- WHAT IS NEEDED:
Within the records that follow, restate exactly the lines from the line with "Angebote für" down to the line with "professionnelles.", including both. Omit the pictures.

- DATA SECTION:
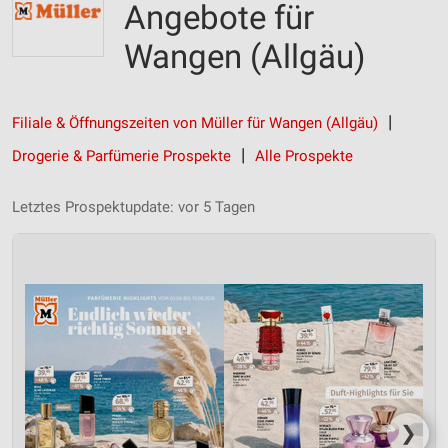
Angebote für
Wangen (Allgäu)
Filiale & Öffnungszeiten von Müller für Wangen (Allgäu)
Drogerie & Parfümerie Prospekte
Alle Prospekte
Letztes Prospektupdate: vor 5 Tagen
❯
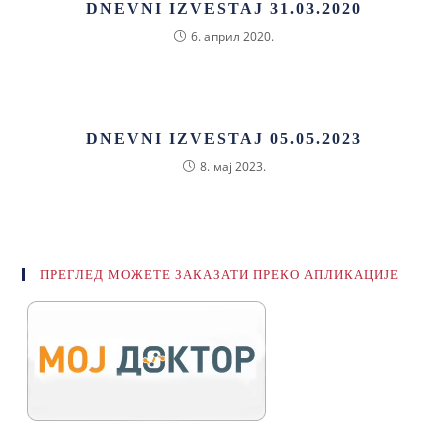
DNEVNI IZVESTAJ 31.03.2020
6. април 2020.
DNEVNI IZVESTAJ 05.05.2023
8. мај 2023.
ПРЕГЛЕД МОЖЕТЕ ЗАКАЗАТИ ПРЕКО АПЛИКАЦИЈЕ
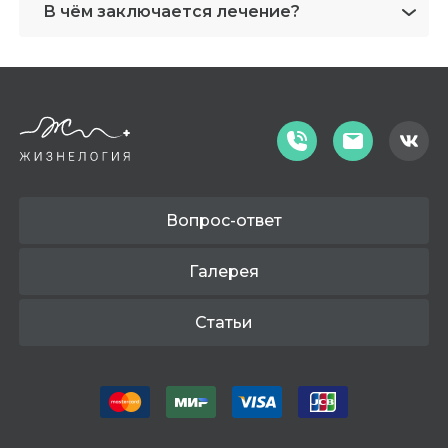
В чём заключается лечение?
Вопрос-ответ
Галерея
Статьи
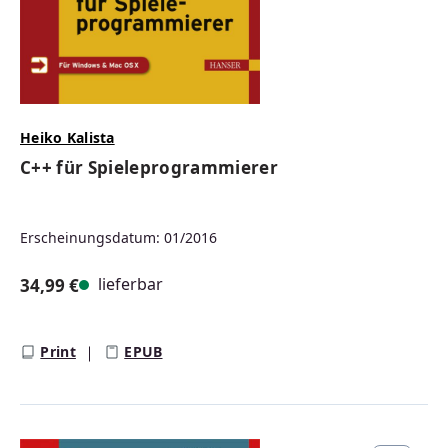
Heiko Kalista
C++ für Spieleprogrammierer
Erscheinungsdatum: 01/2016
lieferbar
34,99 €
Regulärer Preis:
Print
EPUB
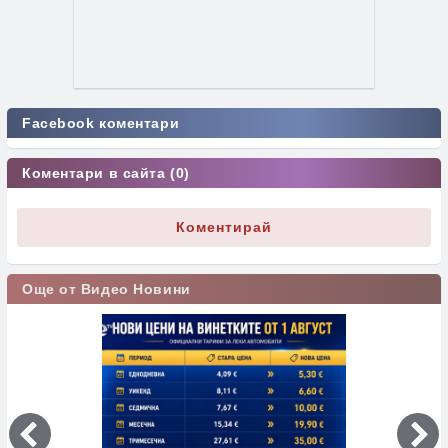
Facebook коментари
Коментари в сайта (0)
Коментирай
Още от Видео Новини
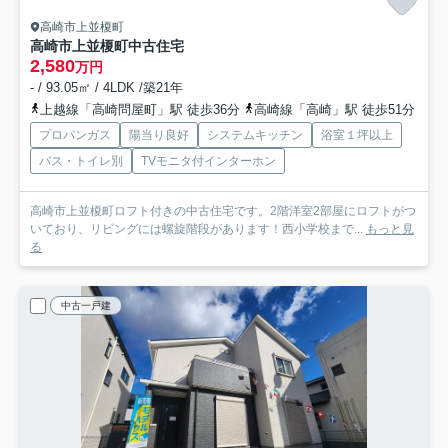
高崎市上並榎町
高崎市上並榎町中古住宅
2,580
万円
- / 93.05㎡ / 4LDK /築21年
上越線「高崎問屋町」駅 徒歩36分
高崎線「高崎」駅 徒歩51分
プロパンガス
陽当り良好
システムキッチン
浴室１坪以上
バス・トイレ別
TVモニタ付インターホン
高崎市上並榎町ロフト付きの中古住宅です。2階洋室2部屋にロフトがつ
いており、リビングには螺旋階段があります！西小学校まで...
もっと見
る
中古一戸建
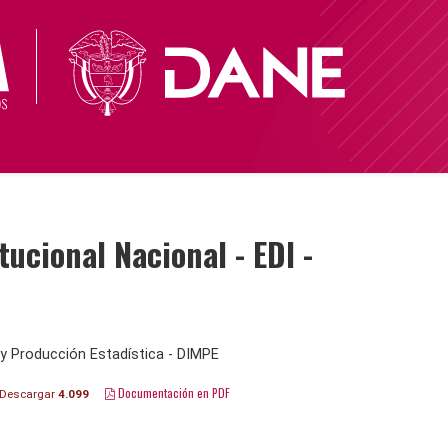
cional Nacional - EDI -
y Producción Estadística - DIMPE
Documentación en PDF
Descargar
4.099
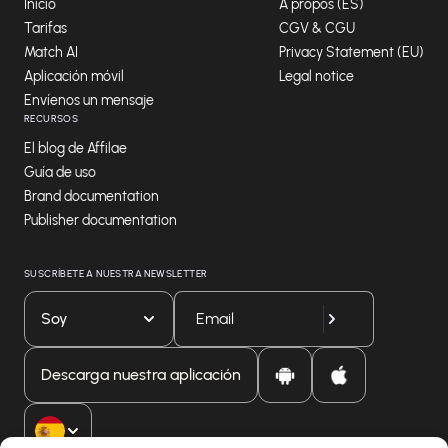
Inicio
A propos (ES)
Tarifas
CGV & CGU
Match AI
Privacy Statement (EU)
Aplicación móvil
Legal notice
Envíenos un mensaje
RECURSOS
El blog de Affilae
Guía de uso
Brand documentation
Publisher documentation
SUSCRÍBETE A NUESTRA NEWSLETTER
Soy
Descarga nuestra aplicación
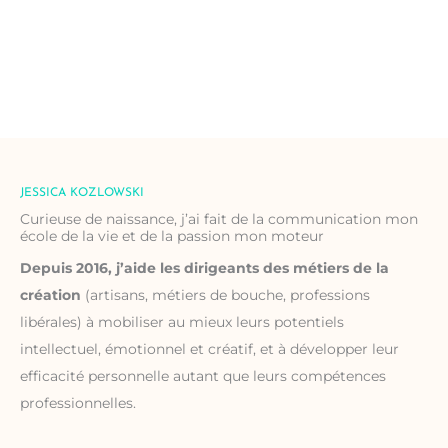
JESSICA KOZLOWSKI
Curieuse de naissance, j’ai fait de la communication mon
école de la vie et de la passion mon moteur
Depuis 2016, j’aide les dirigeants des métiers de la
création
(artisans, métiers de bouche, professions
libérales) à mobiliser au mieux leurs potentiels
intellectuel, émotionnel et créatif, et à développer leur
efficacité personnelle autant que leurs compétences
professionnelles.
* * *
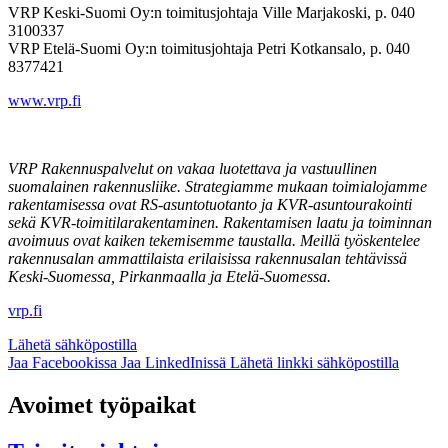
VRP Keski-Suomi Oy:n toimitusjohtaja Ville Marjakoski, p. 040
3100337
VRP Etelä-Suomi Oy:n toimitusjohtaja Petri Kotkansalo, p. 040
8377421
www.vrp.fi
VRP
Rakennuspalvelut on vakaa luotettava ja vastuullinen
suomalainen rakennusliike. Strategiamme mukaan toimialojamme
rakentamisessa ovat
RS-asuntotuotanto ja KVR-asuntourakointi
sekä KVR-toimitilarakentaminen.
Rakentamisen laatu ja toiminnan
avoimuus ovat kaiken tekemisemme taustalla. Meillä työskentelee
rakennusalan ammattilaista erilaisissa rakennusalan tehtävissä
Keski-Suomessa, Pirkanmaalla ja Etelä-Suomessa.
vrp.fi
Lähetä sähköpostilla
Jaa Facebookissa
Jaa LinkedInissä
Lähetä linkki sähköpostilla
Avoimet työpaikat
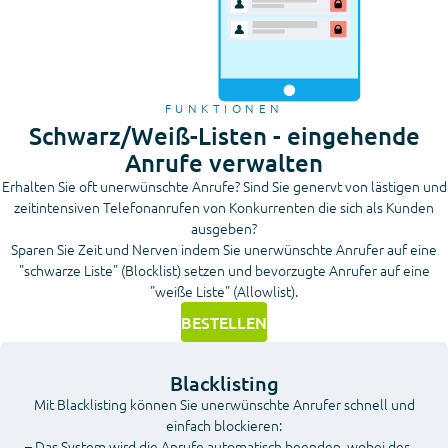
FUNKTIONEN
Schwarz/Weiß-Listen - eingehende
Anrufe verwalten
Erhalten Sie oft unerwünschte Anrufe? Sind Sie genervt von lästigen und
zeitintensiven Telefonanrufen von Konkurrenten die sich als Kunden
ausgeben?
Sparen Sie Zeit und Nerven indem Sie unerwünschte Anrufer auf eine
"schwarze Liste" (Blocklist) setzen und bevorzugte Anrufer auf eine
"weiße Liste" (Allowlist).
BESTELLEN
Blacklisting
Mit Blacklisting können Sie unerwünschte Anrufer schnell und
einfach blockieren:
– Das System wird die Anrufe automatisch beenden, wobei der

- SOLUTION BELOW:
Angebote für
Wangen (Allgäu)
Filiale & Öffnungszeiten von Müller für Wangen (Allgäu)
Drogerie & Parfümerie Prospekte
Alle Prospekte
Letztes Prospektupdate: vor 5 Tagen
❯
DNEVNI IZVESTAJ 31.03.2020
6. април 2020.
DNEVNI IZVESTAJ 05.05.2023
8. мај 2023.
ПРЕГЛЕД МОЖЕТЕ ЗАКАЗАТИ ПРЕКО АПЛИКАЦИЈЕ
В чём заключается лечение?
Вопрос-ответ
Галерея
Статьи
Heiko Kalista
C++ für Spieleprogrammierer
Erscheinungsdatum: 01/2016
lieferbar
34,99 €
Regulärer Preis:
Print
EPUB
Facebook коментари
Коментари в сайта (0)
Коментирай
Още от Видео Новини
高崎市上並榎町
高崎市上並榎町中古住宅
2,580
万円
- / 93.05㎡ / 4LDK /築21年
上越線「高崎問屋町」駅 徒歩36分
高崎線「高崎」駅 徒歩51分
プロパンガス
陽当り良好
システムキッチン
浴室１坪以上
バス・トイレ別
TVモニタ付インターホン
高崎市上並榎町ロフト付きの中古住宅です。2階洋室2部屋にロフトがつ
いており、リビングには螺旋階段があります！西小学校まで...
もっと見
る
中古一戸建
cional Nacional - EDI -
y Producción Estadística - DIMPE
Documentación en PDF
Descargar
4.099
Inicio
A propos (ES)
Tarifas
CGV & CGU
Match AI
Privacy Statement (EU)
Aplicación móvil
Legal notice
Envíenos un mensaje
RECURSOS
El blog de Affilae
Guía de uso
Brand documentation
Publisher documentation
SUSCRÍBETE A NUESTRA NEWSLETTER
Soy
Descarga nuestra aplicación
JESSICA KOZLOWSKI
Curieuse de naissance, j’ai fait de la communication mon
école de la vie et de la passion mon moteur
Depuis 2016, j’aide les dirigeants des métiers de la
création
(artisans, métiers de bouche, professions
libérales) à mobiliser au mieux leurs potentiels
intellectuel, émotionnel et créatif, et à développer leur
efficacité personnelle autant que leurs compétences
professionnelles.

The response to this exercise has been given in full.